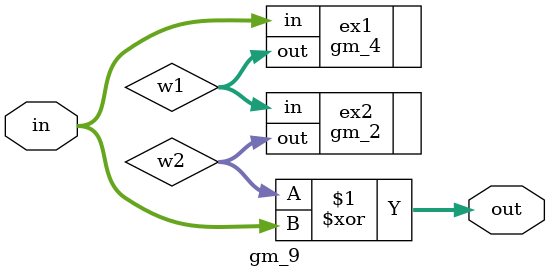
<source format=sv>
module gm_9 (in, out);
	input [7:0] in;
	output [7:0] out;
	
	wire [7:0] w1, w2;
	
	gm_4 ex1 (
		.in (in),
		.out (w1)
	);
	
	gm_2 ex2 (
		.in (w1),
		.out (w2)
	);
	
	assign out = w2 ^ in;
	
endmodule

</source>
....
- What is being asked -
No line before the one with "output [7:0] out;" belongs in the answer; copy that line and the rest of the records exactly.

- Response area -
	output [7:0] out;
	
	wire [7:0] w1, w2;
	
	gm_4 ex1 (
		.in (in),
		.out (w1)
	);
	
	gm_2 ex2 (
		.in (w1),
		.out (w2)
	);
	
	assign out = w2 ^ in;
	
endmodule

</source>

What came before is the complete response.